Wednesday, June 27, 2012

Engagement


I celebrate myself, and sing myself,
And what I assume you shall assume,
For every atom belonging to me as good belongs to you.
- Walt Whitman, Song of Myself.

I have been 'asleep' for many years. A combination of factors, personal, psychological, emotional, spiritual have given me the excuse to ignore the outer external reality, to a great degree. I would rather not have known exactly how bad things were. And certainly not done anything to help fix it.
For a long time I was focused inwardly; nothing wrong with that. However, it came at the expense of what was happening in the outer.
I didn't want to really get involved in community, state or national politics,
I thought if I ignored it, it would go away. I wasn't totally oblivious, but was not very engaged.
I mouthed the typical sayings that we are poisoning the earth and how we live is unsustainable and agreed...
and simply went on living my life.

Last year I learned about Peak Oil and Read The Long Emergency.
A part of me looked forward to the big crash/reset - the isolationist in me was still strong. I thought we needed that level of suffering and it would bring people together. And it would…but.

Then something happened a few weeks ago. I began reading about economics and this led to learning more about our Financial systems and then a web site and then book by CHS.
When I read:
"That is why I subtitled this book "Structuring Prosperity for Yourself and the Nation." To
believe that we can prosper individually without regard for the actions of our fellow citizens and the State (government) is simply not practical. Yes, a handful of very rugged people have the experience required to live in the deepest remains of wilderness; but the wilderness cannot support more than a handful of people, and most of us do not have the requisite skills or ruggedness to survive that splendid isolation.
This, then, is a practical book for the rest of us."

Something in me shifted. I let go of the isolationist direction, took personal steps to minimize its effect and suddenly it seems a whole world opened up. (It also led to a better personal life ;-)

I am reading more and making up for lost time.
OMG we are in serious trouble.  Is it too late to change? I don't know. I think it is for some.
I also saw the film 2012:TimeForChange. This showed me a vision for a new way to live. Smaller, more communal and more responsive to our environment and each other. Showed me what is possible and a deeper value for what I do: teaching people how to develop software. Rather than creating bookkeeping systems for the Elite and State, the software could be used to support new types of currencies, businesses and endeavors to benefit us all. A new look at what it means to work, contribute, Be Alive.

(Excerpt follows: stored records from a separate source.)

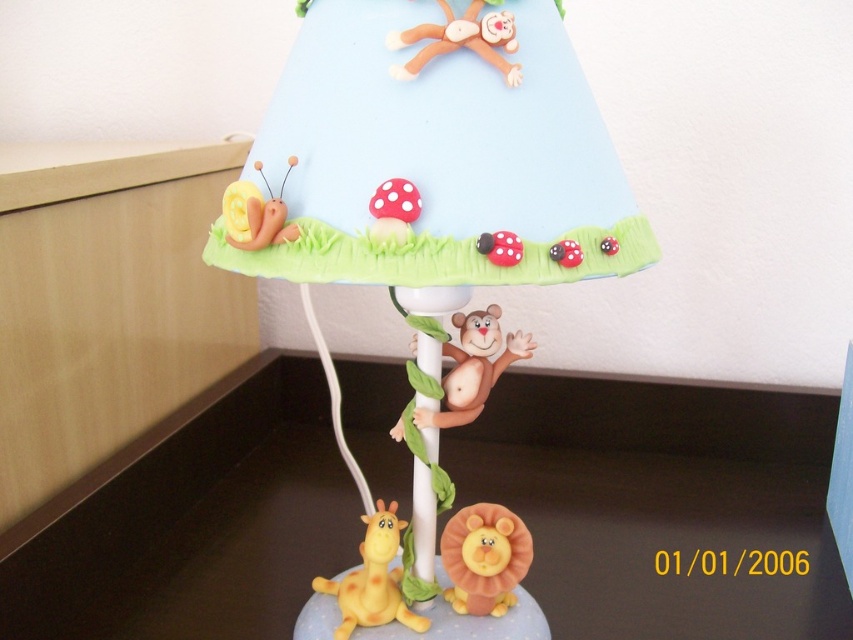
Question: Does matte plastic lampshade at upper center appear over matte plastic monkey at upper center?

Choices:
 (A) no
 (B) yes

Answer: (A)

Question: Is matte plastic lampshade at upper center closer to camera compared to matte plastic monkey at upper center?

Choices:
 (A) yes
 (B) no

Answer: (A)

Question: Which of the following is the farthest from the observer?

Choices:
 (A) matte plastic monkey at upper center
 (B) yellow matte giraffe at lower left

Answer: (B)

Question: Which of the following is the closest to the observer?

Choices:
 (A) matte plastic monkey at center
 (B) matte orange lion at lower center

Answer: (A)

Question: Is matte orange lion at lower center positioned behind yellow clay snail at upper left?

Choices:
 (A) yes
 (B) no

Answer: (A)

Question: Which of these objects is positioned farthest from the matte plastic lampshade at upper center?

Choices:
 (A) yellow clay snail at upper left
 (B) yellow matte giraffe at lower left
 (C) matte white table at lower center

Answer: (C)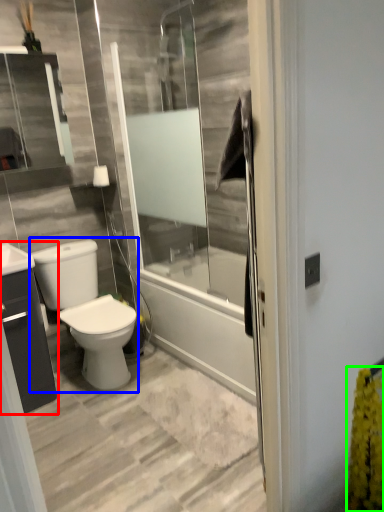
Question: Estimate the real-world distances between objects in this image. Which object is closer to bathroom cabinet (highlighted by a red box), gray (highlighted by a blue box) or flower (highlighted by a green box)?

Choices:
 (A) gray
 (B) flower

Answer: (A)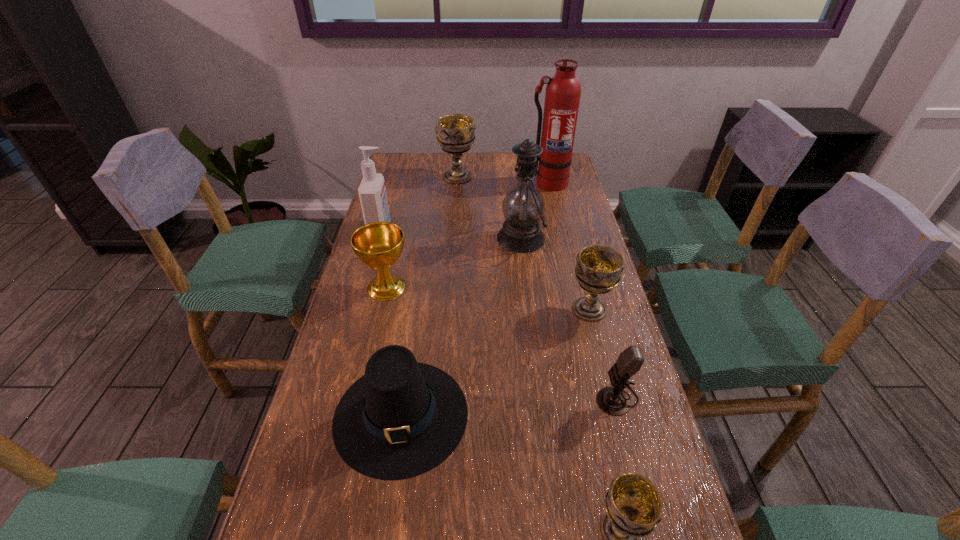
Locate an element on the screen. This screenshot has width=960, height=540. vacant position located 0.240m on the front of the oil lamp is located at coordinates (530, 318).

I want to click on free space located 0.190m on the front label of the cleansing agent, so click(448, 229).

Locate an element on the screen. free space located 0.210m on the front of the leftmost white chalice is located at coordinates (454, 218).

What are the coordinates of `vacant space located 0.100m on the back of the leftmost chalice` in the screenshot? It's located at (x=396, y=251).

The image size is (960, 540). Find the location of `vacant region located on the left of the second biggest white chalice`. vacant region located on the left of the second biggest white chalice is located at coordinates (501, 309).

Image resolution: width=960 pixels, height=540 pixels. What are the coordinates of `blank space located 0.310m on the front-facing side of the microphone` in the screenshot? It's located at (458, 397).

Find the location of a particular element. The width and height of the screenshot is (960, 540). free location located on the front-facing side of the microphone is located at coordinates (516, 397).

Find the location of `blank space located 0.180m on the front-facing side of the microphone`. blank space located 0.180m on the front-facing side of the microphone is located at coordinates (516, 397).

This screenshot has height=540, width=960. I want to click on vacant space situated on the front-facing side of the gray hat, so click(x=385, y=525).

I want to click on fire extinguisher present at the far edge, so click(x=563, y=91).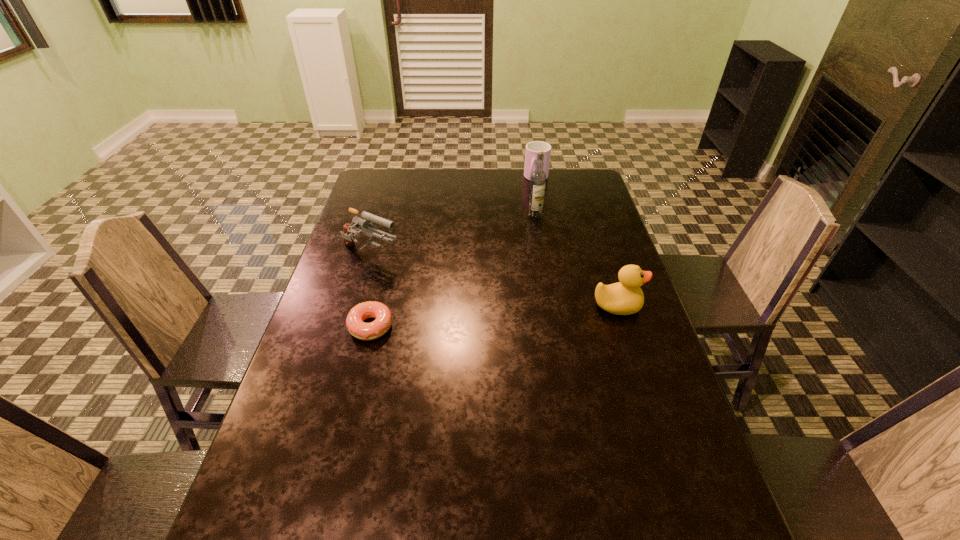
At what (x,y) coordinates should I click in order to perform the action: click on the shortest object. Please return your answer as a coordinate pair (x, y). This screenshot has width=960, height=540. Looking at the image, I should click on (364, 331).

Locate an element on the screen. The image size is (960, 540). duck is located at coordinates pyautogui.click(x=625, y=297).

Find the location of a particular element. the second farthest object is located at coordinates (538, 177).

Locate an element on the screen. This screenshot has width=960, height=540. vodka is located at coordinates (538, 177).

The height and width of the screenshot is (540, 960). In order to click on the third nearest object in this screenshot , I will do `click(366, 221)`.

The image size is (960, 540). What are the coordinates of `the farthest object` in the screenshot? It's located at (532, 148).

Find the location of a particular element. vacant space located on the front of the doughnut is located at coordinates (343, 444).

I want to click on vacant space situated 0.350m on the label of the tallest object, so click(491, 277).

Identify the location of vacant space situated 0.110m on the label of the tallest object. This screenshot has height=540, width=960. [520, 234].

You are a GUI agent. You are given a task and a screenshot of the screen. Output one action in this format:
    pyautogui.click(x=<x>, y=<y>)
    Task: Click on the free region located 0.260m on the label of the tallest object
    The height and width of the screenshot is (540, 960).
    Given the screenshot: What is the action you would take?
    pyautogui.click(x=503, y=260)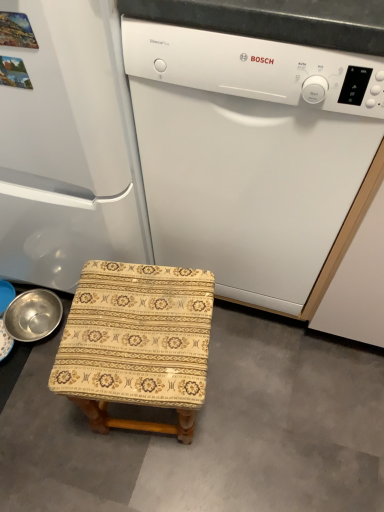
Question: Is patterned fabric stool at center in front of white matte dishwasher at center?

Choices:
 (A) no
 (B) yes

Answer: (A)

Question: From a real-world perspective, is patterned fabric stool at center over white matte dishwasher at center?

Choices:
 (A) no
 (B) yes

Answer: (A)

Question: Can you confirm if patterned fabric stool at center is shorter than white matte dishwasher at center?

Choices:
 (A) yes
 (B) no

Answer: (A)

Question: Is patterned fabric stool at center to the left of white matte dishwasher at center from the viewer's perspective?

Choices:
 (A) no
 (B) yes

Answer: (B)

Question: Is patterned fabric stool at center located outside white matte dishwasher at center?

Choices:
 (A) no
 (B) yes

Answer: (B)

Question: From the image's perspective, relative to patterned fabric stool at center, is metallic silver basin at lower left above or below?

Choices:
 (A) below
 (B) above

Answer: (B)

Question: Visually, is metallic silver basin at lower left positioned to the left or to the right of patterned fabric stool at center?

Choices:
 (A) right
 (B) left

Answer: (B)

Question: Considering the positions of metallic silver basin at lower left and patterned fabric stool at center in the image, is metallic silver basin at lower left wider or thinner than patterned fabric stool at center?

Choices:
 (A) wide
 (B) thin

Answer: (B)

Question: Is metallic silver basin at lower left in front of or behind patterned fabric stool at center in the image?

Choices:
 (A) behind
 (B) front

Answer: (A)

Question: Considering their positions, is beige fabric stool at lower left located in front of or behind white matte dishwasher at center?

Choices:
 (A) behind
 (B) front

Answer: (A)

Question: Would you say beige fabric stool at lower left is to the left or to the right of white matte dishwasher at center in the picture?

Choices:
 (A) left
 (B) right

Answer: (A)

Question: From the image's perspective, is beige fabric stool at lower left located above or below white matte dishwasher at center?

Choices:
 (A) above
 (B) below

Answer: (B)

Question: Considering the positions of beige fabric stool at lower left and white matte dishwasher at center in the image, is beige fabric stool at lower left bigger or smaller than white matte dishwasher at center?

Choices:
 (A) small
 (B) big

Answer: (A)

Question: In the image, is white matte refrigerator at left positioned in front of or behind white matte dishwasher at center?

Choices:
 (A) front
 (B) behind

Answer: (B)

Question: In terms of width, does white matte refrigerator at left look wider or thinner when compared to white matte dishwasher at center?

Choices:
 (A) wide
 (B) thin

Answer: (A)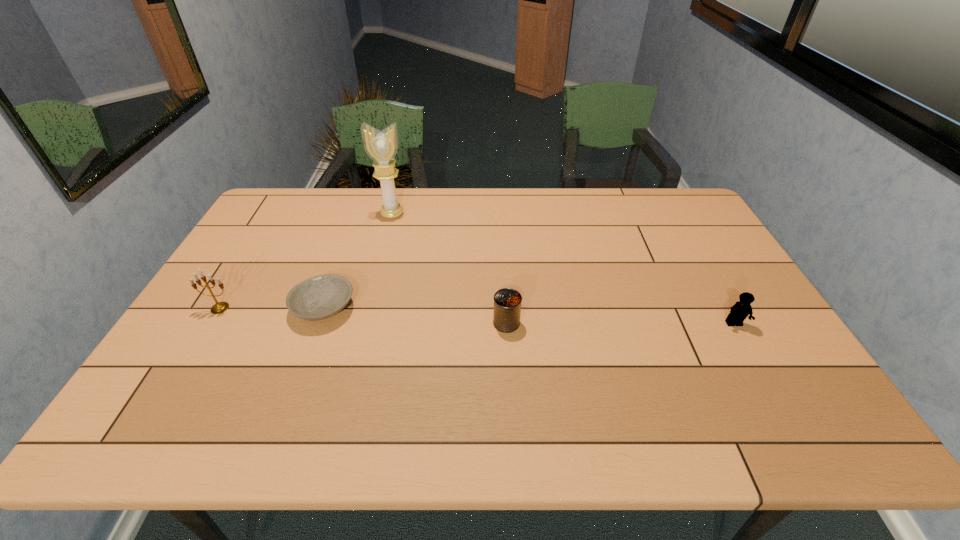
Find the location of a particular element. vacant region at the far right corner is located at coordinates (684, 191).

Find the location of a particular element. empty space between the candelabrum and the bowl is located at coordinates (272, 308).

Where is `unoccupied position between the candelabrum and the rightmost object`? unoccupied position between the candelabrum and the rightmost object is located at coordinates (477, 316).

Locate an element on the screen. This screenshot has height=540, width=960. free space between the farthest object and the leftmost object is located at coordinates (306, 261).

Locate an element on the screen. The height and width of the screenshot is (540, 960). vacant point located between the bowl and the Lego is located at coordinates (529, 316).

I want to click on vacant region between the bowl and the candelabrum, so click(x=272, y=308).

I want to click on free space between the candelabrum and the rightmost object, so click(477, 316).

Find the location of `free space between the shortest object and the tallest object`. free space between the shortest object and the tallest object is located at coordinates (358, 261).

The image size is (960, 540). I want to click on free space that is in between the fourth object from left to right and the shortest object, so click(x=415, y=315).

Locate an element on the screen. vacant space that's between the second tallest object and the Lego is located at coordinates (477, 316).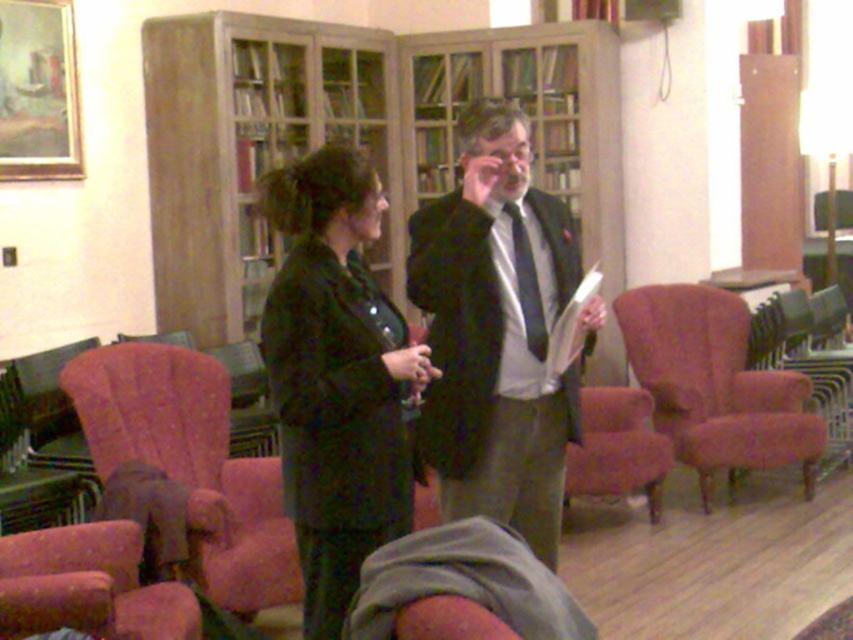
Looking at this image, is matte black jacket at center wider than velvet pink armchair at center?

Incorrect, matte black jacket at center's width does not surpass velvet pink armchair at center's.

Can you confirm if matte black jacket at center is smaller than velvet pink armchair at center?

No.

Where is `matte black jacket at center`? Image resolution: width=853 pixels, height=640 pixels. matte black jacket at center is located at coordinates (337, 378).

Looking at this image, who is higher up, velvet pink armchair at left or velvet pink armchair at right?

velvet pink armchair at right

Is velvet pink armchair at left below velvet pink armchair at right?

Indeed, velvet pink armchair at left is positioned under velvet pink armchair at right.

Where is `velvet pink armchair at left`? The height and width of the screenshot is (640, 853). velvet pink armchair at left is located at coordinates (190, 461).

This screenshot has width=853, height=640. Find the location of `velvet pink armchair at left`. velvet pink armchair at left is located at coordinates (190, 461).

Can you confirm if matte black suit at center is smaller than velvet pink armchair at right?

Correct, matte black suit at center occupies less space than velvet pink armchair at right.

Is matte black suit at center to the right of velvet pink armchair at right from the viewer's perspective?

In fact, matte black suit at center is to the left of velvet pink armchair at right.

Does point (476, 476) lie in front of point (697, 385)?

Yes, it is in front of point (697, 385).

Image resolution: width=853 pixels, height=640 pixels. Identify the location of matte black suit at center. (496, 332).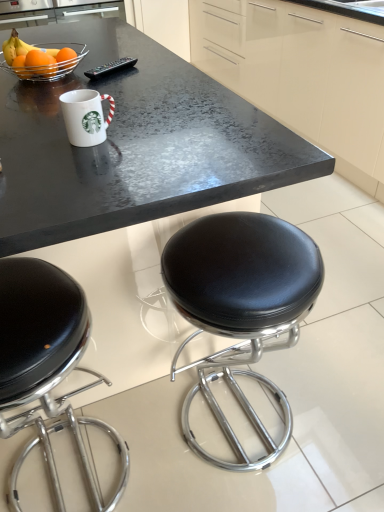
This screenshot has height=512, width=384. What are the coordinates of `free space between white glossy mug at upper center and black plastic remote control at upper center` in the screenshot? It's located at (125, 90).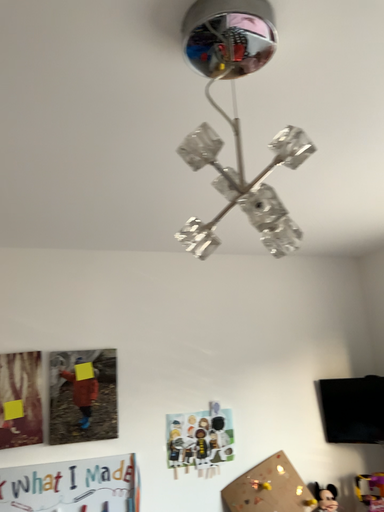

Kinda like being overweight: I thought a diet would help.
No. A diet: changing eating habits for a while to regain certain weight, then resuming same habits that caused the weight, is not the answer. I have to radically change my eating habits. Permanently.
We have to radically change our living habits.


I rejoined Facebook and G+ and have been writing and posting there. I like the idea of the Fair Tax and am learning more and helping to spread the word. That's all I can do at present.
And will continue to do so here.

Does anyone read this? IDK. Words appear in the mind and I type and they appear on the page.

So, like myself, have you been ignoring the bare, cold truths out there? and if not? what have you been doing to plan for yourself, your family, your community, nation and world?

We need a new way to live. It has some of the feel of the possibility and energy of the 60s. I was too young then to do anything but be influenced. But I think this time I can do more.

I'll be writing here more and sharing what I've found, what's going on and hopefully this will entertain, enlighten and encourage you to tune in, turn on, and drop out (of old patterns of behaviors and beliefs).